Given data>
______
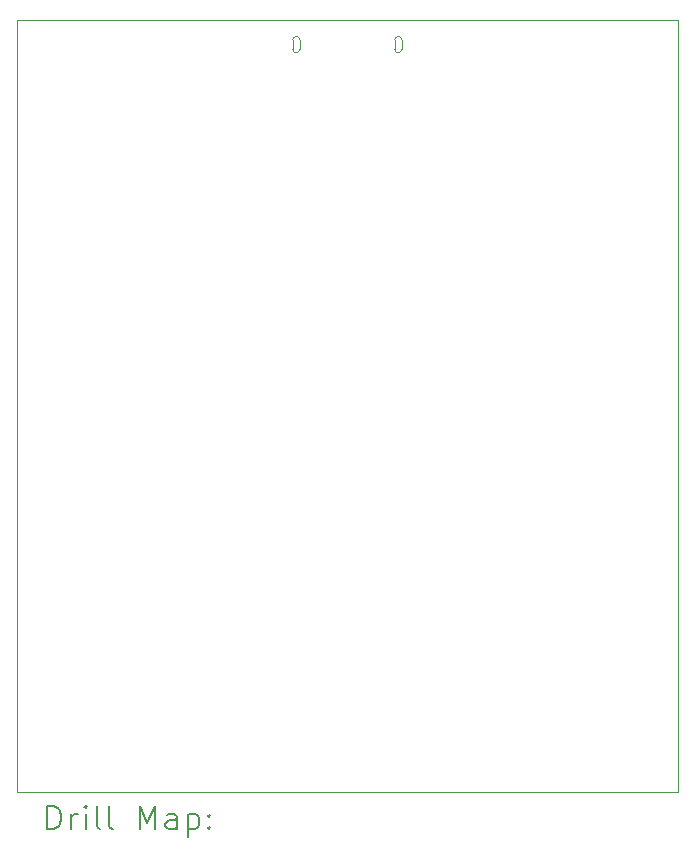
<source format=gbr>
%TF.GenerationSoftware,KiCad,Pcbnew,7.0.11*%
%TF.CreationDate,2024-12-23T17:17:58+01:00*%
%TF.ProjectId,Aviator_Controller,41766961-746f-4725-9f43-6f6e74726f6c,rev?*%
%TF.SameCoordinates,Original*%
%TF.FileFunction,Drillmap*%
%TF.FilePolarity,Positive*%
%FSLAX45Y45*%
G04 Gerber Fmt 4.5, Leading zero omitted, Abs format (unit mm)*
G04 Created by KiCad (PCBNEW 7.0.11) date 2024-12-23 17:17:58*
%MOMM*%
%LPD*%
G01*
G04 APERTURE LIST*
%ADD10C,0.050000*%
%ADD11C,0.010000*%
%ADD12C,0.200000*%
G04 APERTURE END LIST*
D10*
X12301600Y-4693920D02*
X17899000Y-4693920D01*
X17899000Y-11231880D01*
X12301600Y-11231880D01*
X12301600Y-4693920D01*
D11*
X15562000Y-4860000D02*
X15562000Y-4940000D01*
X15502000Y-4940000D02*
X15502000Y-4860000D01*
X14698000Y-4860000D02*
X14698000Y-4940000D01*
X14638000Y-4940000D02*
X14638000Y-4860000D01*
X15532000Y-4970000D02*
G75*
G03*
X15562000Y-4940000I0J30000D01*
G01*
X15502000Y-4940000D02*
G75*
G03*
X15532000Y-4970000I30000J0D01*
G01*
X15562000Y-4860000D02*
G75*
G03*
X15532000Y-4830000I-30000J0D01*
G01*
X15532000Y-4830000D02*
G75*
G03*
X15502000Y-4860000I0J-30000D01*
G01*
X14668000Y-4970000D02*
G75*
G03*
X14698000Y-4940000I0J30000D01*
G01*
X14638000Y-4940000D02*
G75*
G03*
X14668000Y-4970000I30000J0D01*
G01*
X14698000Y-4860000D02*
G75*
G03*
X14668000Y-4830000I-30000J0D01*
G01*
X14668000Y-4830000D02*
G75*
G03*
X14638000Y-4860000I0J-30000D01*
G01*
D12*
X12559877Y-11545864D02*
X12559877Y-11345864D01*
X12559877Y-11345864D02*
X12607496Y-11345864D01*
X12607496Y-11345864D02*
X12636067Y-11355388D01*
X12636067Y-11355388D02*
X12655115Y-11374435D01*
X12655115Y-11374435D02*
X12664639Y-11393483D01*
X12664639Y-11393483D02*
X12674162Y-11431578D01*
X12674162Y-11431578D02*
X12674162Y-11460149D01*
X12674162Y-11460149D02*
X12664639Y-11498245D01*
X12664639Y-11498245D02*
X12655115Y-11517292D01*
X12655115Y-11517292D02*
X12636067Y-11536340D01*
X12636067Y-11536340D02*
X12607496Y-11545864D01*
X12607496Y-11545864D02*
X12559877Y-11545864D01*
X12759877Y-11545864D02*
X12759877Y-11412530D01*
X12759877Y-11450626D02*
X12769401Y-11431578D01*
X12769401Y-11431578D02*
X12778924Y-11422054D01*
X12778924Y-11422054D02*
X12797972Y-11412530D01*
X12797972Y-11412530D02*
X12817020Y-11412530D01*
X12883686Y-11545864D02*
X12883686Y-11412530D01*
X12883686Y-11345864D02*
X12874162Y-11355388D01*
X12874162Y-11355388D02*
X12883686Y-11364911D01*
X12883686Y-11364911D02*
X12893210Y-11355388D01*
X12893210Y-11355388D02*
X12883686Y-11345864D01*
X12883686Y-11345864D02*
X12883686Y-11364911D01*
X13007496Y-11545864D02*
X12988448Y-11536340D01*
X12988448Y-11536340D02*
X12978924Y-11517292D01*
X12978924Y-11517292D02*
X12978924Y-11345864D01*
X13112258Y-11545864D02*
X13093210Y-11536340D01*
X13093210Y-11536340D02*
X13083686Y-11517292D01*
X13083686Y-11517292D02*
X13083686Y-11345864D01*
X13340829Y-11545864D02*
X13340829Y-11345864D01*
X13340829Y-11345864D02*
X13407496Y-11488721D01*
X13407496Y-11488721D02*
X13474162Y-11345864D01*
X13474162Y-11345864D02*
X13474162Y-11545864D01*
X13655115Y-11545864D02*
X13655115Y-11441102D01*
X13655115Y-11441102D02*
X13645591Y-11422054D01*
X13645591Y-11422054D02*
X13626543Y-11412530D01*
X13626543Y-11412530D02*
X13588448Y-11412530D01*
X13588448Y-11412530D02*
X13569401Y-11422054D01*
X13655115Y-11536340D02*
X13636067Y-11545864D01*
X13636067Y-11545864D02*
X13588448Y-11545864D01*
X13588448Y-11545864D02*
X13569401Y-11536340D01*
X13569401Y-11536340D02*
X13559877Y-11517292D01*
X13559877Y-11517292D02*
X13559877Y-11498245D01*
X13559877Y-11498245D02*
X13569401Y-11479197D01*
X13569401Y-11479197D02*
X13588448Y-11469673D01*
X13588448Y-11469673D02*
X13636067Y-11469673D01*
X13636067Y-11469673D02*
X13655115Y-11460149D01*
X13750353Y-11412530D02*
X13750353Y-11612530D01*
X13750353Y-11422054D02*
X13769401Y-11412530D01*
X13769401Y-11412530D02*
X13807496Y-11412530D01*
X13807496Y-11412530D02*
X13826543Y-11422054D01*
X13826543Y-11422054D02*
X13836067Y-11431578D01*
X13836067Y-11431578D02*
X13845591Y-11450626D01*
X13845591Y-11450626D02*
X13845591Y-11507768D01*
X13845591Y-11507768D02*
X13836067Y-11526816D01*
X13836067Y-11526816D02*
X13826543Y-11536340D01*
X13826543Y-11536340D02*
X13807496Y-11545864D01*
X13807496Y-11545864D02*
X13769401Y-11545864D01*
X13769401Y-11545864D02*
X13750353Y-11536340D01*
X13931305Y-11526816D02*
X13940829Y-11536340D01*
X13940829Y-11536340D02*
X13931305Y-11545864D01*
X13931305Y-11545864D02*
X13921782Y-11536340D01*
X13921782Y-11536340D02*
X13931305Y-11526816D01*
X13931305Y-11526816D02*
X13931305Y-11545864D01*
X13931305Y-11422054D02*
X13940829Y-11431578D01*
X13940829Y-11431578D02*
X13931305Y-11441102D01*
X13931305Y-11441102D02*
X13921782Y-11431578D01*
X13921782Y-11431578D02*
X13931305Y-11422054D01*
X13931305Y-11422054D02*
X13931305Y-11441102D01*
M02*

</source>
______
Your instructions>
Every line of the listing above that contains "format" is to be copied.

Expected output>
<source format=gbr>
G04 Gerber Fmt 4.5, Leading zero omitted, Abs format (unit mm)*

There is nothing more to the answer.